▸ **YOUR OBJECTIVE**:
Please pick out every line in the data below that contains the word "biggest" and copy each one. Letter case matters.

▸ **RECORDS FOR THIS EXERCISE**:
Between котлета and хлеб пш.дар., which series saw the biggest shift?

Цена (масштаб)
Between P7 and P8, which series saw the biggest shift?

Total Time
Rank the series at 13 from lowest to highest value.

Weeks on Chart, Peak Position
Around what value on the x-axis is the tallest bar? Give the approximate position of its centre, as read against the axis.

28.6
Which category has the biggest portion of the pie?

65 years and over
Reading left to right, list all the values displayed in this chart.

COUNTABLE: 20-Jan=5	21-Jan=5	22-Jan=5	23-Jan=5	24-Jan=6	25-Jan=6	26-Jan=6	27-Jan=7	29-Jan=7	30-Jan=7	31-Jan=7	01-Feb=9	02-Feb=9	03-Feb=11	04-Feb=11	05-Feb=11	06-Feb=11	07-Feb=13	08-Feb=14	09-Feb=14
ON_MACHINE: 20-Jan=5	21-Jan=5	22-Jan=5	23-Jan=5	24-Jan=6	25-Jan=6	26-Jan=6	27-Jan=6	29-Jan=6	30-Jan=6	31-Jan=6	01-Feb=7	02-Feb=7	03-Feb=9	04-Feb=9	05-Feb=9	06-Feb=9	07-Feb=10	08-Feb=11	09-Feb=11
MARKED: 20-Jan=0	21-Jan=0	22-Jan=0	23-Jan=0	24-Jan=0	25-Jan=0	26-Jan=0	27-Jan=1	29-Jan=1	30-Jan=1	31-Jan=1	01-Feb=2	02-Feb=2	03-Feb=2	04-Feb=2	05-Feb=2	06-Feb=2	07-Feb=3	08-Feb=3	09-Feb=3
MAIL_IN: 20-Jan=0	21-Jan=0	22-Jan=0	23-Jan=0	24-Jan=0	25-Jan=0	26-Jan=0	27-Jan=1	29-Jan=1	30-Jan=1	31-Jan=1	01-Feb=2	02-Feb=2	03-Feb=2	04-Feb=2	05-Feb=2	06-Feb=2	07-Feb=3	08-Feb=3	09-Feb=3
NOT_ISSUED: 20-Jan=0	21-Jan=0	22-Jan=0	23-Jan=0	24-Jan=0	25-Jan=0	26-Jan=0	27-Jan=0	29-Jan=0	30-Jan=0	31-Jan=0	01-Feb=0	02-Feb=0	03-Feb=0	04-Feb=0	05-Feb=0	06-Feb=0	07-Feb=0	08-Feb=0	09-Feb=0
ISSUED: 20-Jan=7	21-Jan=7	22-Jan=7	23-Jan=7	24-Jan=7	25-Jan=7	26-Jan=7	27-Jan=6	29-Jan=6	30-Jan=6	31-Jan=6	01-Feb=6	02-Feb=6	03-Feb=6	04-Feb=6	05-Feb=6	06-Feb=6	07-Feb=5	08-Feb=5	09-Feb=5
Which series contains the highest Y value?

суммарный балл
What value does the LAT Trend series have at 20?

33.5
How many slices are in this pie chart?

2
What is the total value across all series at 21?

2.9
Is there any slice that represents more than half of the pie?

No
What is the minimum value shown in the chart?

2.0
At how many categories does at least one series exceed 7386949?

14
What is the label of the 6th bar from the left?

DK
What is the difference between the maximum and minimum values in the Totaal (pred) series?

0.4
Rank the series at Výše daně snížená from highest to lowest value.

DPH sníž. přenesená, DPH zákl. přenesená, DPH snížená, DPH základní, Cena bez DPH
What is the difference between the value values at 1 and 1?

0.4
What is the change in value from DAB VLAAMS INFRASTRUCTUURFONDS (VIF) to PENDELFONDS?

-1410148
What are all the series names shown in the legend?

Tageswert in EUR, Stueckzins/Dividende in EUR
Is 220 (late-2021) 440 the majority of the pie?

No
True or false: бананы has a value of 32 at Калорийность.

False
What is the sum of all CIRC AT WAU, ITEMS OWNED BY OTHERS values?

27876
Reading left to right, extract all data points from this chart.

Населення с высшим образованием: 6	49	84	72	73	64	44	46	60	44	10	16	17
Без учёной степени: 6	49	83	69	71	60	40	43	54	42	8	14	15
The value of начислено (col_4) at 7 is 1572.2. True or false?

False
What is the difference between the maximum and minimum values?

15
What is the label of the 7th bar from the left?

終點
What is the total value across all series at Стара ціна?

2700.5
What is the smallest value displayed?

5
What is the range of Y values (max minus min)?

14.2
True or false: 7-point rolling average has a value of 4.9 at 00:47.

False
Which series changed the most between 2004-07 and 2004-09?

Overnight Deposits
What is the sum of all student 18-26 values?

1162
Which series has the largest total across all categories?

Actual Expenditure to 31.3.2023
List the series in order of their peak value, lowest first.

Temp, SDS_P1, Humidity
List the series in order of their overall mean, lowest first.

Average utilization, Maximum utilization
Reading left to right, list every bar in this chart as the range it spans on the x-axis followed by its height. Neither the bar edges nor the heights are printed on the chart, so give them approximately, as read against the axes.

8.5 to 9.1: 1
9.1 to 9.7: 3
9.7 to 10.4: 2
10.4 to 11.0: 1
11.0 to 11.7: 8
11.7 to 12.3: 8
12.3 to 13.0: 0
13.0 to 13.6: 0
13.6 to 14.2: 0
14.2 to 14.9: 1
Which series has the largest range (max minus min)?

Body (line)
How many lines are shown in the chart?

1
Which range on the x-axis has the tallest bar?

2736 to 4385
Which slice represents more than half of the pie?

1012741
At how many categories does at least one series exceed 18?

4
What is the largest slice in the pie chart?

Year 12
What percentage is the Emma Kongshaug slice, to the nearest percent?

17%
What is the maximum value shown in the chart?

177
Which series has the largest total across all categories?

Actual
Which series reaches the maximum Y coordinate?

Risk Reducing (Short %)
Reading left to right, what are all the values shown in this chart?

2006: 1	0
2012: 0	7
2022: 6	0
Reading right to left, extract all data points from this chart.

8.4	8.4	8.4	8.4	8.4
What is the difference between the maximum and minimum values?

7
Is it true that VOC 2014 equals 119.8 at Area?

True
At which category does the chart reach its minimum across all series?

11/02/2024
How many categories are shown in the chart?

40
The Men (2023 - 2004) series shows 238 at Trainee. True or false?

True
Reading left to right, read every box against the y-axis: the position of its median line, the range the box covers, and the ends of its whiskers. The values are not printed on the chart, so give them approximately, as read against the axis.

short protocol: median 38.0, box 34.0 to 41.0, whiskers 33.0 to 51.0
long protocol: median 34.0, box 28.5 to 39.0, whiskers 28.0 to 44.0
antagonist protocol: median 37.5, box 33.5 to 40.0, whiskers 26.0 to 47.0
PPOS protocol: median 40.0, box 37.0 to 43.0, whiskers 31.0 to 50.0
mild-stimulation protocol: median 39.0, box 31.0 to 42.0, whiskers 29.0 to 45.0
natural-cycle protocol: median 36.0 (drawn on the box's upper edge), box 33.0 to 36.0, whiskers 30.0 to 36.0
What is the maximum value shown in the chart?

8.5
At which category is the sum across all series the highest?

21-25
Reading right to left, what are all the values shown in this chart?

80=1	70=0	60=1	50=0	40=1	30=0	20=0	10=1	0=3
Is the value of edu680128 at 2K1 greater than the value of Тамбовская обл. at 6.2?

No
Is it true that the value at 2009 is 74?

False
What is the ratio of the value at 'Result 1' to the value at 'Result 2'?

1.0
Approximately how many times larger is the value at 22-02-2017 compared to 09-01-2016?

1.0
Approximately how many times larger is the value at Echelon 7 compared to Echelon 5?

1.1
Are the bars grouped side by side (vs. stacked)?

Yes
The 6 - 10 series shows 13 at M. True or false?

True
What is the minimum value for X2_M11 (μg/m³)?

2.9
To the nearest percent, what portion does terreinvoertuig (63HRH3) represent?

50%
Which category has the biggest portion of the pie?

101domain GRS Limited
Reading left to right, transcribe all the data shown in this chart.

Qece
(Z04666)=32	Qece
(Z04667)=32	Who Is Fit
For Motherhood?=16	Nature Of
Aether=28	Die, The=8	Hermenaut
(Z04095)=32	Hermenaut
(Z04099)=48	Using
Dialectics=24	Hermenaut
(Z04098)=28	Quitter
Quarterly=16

▸ **RESPONSE TO THE TASK**:
Between котлета and хлеб пш.дар., which series saw the biggest shift?
Between P7 and P8, which series saw the biggest shift?
Which category has the biggest portion of the pie?
Which category has the biggest portion of the pie?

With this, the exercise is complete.